* [Document section]
****************************************

IE7 Beta 1 is not supposed to work with XP x64. XP x86 SP2 and Vista only. What kind of message does this send to our partners and customers?
"Wait for Beta 2."
"Well we've done what we could and ... oh, ahh, yepp, we should should have thought about 64-bit."
"64-bit?"
"My goal is to build IE7 and 32-bit is the most important platform."
"It works in Vista."

I don't know but all of the above seems wrong to me (And I made it up!). For now I will go and install Vista x64 and see.

Comments

  • Anonymous
    July 30, 2005
    The comment has been removed
  • Anonymous
    August 01, 2005
    Unmodified 32-bit application can take advantage of up to 2GB in 32-bit AND in 64-bit Windows.
    During the development or after building an application, a special flag can be applied to the binary. /LARGEADDRESSAWARE. A 32-bit application that is “large address aware” can allocate up to 3GB in 32-bit Windows and up to 4GB in 64-bit Windows.
    The application must be written in a way that it allocates up the maximum amount of available memory and/or must be able to handle the 3 or 4 GB.

****************************************

* [Given data]
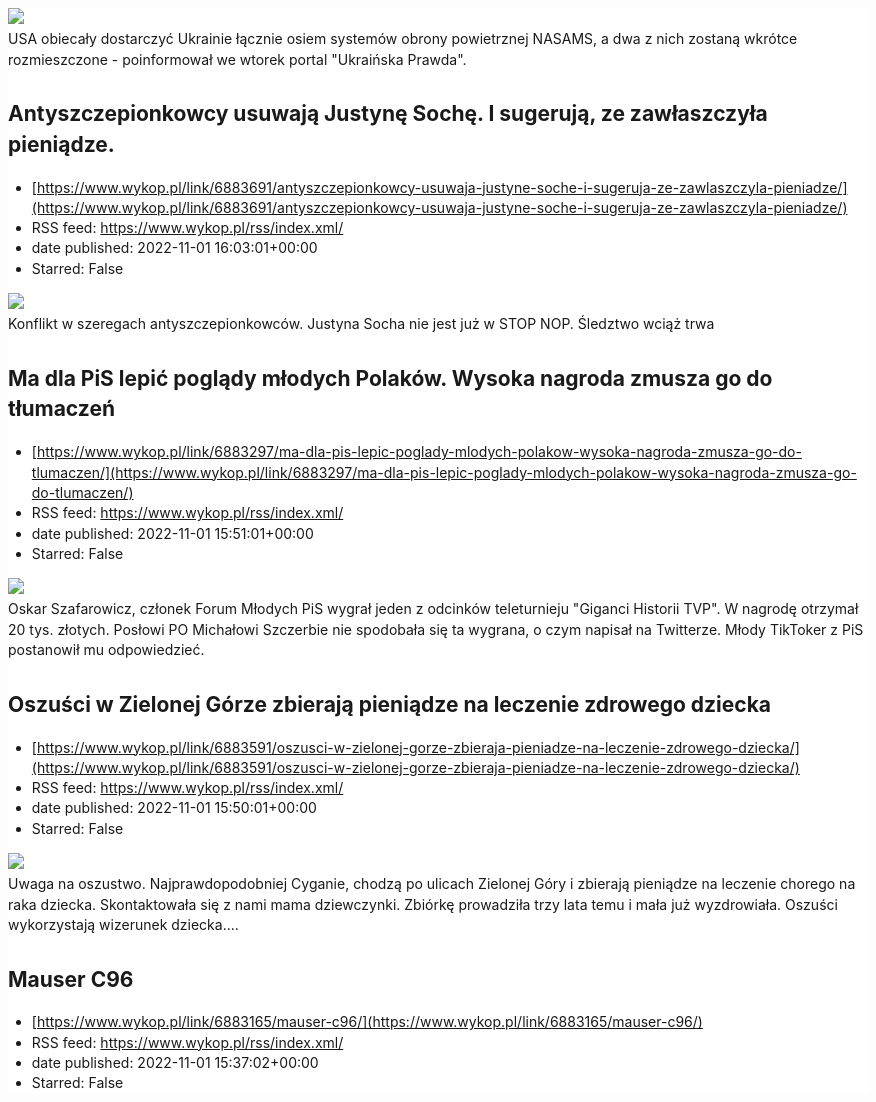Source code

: <img src="https://www.wykop.pl/cdn/c3397993/link_1667301991WJjfv70MykKxJyGCpTETps,w104h74.jpg" /><br />
		 USA obiecały dostarczyć Ukrainie łącznie osiem systemów obrony powietrznej NASAMS, a dwa z nich zostaną wkrótce rozmieszczone - poinformował we wtorek portal &quot;Ukraińska Prawda&quot;.

## Antyszczepionkowcy usuwają Justynę Sochę. I sugerują, ze zawłaszczyła pieniądze.
 - [https://www.wykop.pl/link/6883691/antyszczepionkowcy-usuwaja-justyne-soche-i-sugeruja-ze-zawlaszczyla-pieniadze/](https://www.wykop.pl/link/6883691/antyszczepionkowcy-usuwaja-justyne-soche-i-sugeruja-ze-zawlaszczyla-pieniadze/)
 - RSS feed: https://www.wykop.pl/rss/index.xml/
 - date published: 2022-11-01 16:03:01+00:00
 - Starred: False

<img src="https://www.wykop.pl/cdn/c3397993/link_1667310012Oz1MseyPfKBKzx2VHwxeXg,w104h74.jpg" /><br />
		 Konflikt w szeregach antyszczepionkowców. Justyna Socha nie jest już w STOP NOP. Śledztwo wciąż trwa

## Ma dla PiS lepić poglądy młodych Polaków. Wysoka nagroda zmusza go do tłumaczeń
 - [https://www.wykop.pl/link/6883297/ma-dla-pis-lepic-poglady-mlodych-polakow-wysoka-nagroda-zmusza-go-do-tlumaczen/](https://www.wykop.pl/link/6883297/ma-dla-pis-lepic-poglady-mlodych-polakow-wysoka-nagroda-zmusza-go-do-tlumaczen/)
 - RSS feed: https://www.wykop.pl/rss/index.xml/
 - date published: 2022-11-01 15:51:01+00:00
 - Starred: False

<img src="https://www.wykop.pl/cdn/c3397993/link_1667289669qFsgd8uKCw2Fuc72qcdQDq,w104h74.jpg" /><br />
		 Oskar Szafarowicz, członek Forum Młodych PiS wygrał jeden z odcinków teleturnieju &quot;Giganci Historii TVP&quot;. W nagrodę otrzymał 20 tys. złotych. Posłowi PO Michałowi Szczerbie nie spodobała się ta wygrana, o czym napisał na Twitterze. Młody TikToker z PiS postanowił mu odpowiedzieć.

## Oszuści w Zielonej Górze zbierają pieniądze na leczenie zdrowego dziecka
 - [https://www.wykop.pl/link/6883591/oszusci-w-zielonej-gorze-zbieraja-pieniadze-na-leczenie-zdrowego-dziecka/](https://www.wykop.pl/link/6883591/oszusci-w-zielonej-gorze-zbieraja-pieniadze-na-leczenie-zdrowego-dziecka/)
 - RSS feed: https://www.wykop.pl/rss/index.xml/
 - date published: 2022-11-01 15:50:01+00:00
 - Starred: False

<img src="https://www.wykop.pl/cdn/c3397993/link_1667304398f3MKd0LUfPIQatvvfSo6Pa,w104h74.jpg" /><br />
		 Uwaga na oszustwo. Najprawdopodobniej Cyganie, chodzą po ulicach Zielonej Góry i zbierają pieniądze na leczenie chorego na raka dziecka. Skontaktowała się z nami mama dziewczynki. Zbiórkę prowadziła trzy lata temu i mała już wyzdrowiała. Oszuści wykorzystają wizerunek dziecka....

## Mauser C96
 - [https://www.wykop.pl/link/6883165/mauser-c96/](https://www.wykop.pl/link/6883165/mauser-c96/)
 - RSS feed: https://www.wykop.pl/rss/index.xml/
 - date published: 2022-11-01 15:37:02+00:00
 - Starred: False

****************************************

* [Your tasks]
(a) Copy out everything from the start of the records down to the line containing "Konflikt w szeregach", reproducing those lines verbatim and omitting the pictures.
(b) Extend the post on IE7 Beta 1 and 64-bit Windows, picking up after its final sentence.

* [Expected responses]
(a)
Source code

: <img src="https://www.wykop.pl/cdn/c3397993/link_1667301991WJjfv70MykKxJyGCpTETps,w104h74.jpg" /><br />
		 USA obiecały dostarczyć Ukrainie łącznie osiem systemów obrony powietrznej NASAMS, a dwa z nich zostaną wkrótce rozmieszczone - poinformował we wtorek portal &quot;Ukraińska Prawda&quot;.

## Antyszczepionkowcy usuwają Justynę Sochę. I sugerują, ze zawłaszczyła pieniądze.
 - [https://www.wykop.pl/link/6883691/antyszczepionkowcy-usuwaja-justyne-soche-i-sugeruja-ze-zawlaszczyla-pieniadze/](https://www.wykop.pl/link/6883691/antyszczepionkowcy-usuwaja-justyne-soche-i-sugeruja-ze-zawlaszczyla-pieniadze/)
 - RSS feed: https://www.wykop.pl/rss/index.xml/
 - date published: 2022-11-01 16:03:01+00:00
 - Starred: False

<img src="https://www.wykop.pl/cdn/c3397993/link_1667310012Oz1MseyPfKBKzx2VHwxeXg,w104h74.jpg" /><br />
		 Konflikt w szeregach antyszczepionkowców. Justyna Socha nie jest już w STOP NOP. Śledztwo wciąż trwa

(b)
    That said, your 32-bit application may or may not benefit from 4GB, depending on if the flag as been set or not. The 64-bit OS provides up to 4GB of memory to 32-bit applications. However, in you example your system has 30GB of memory. Running a 64-bit OS in this configuration may also help 32-bit applications to speed up. Since the OS has way more “room” at hand, all sorts of buffers and caches can grow way beyond what’s possible on 32-bit land. So accessing information from the hard drive may speed up quite significantly id the same data is accessed more than once and the cache has not been invalidated between accesses.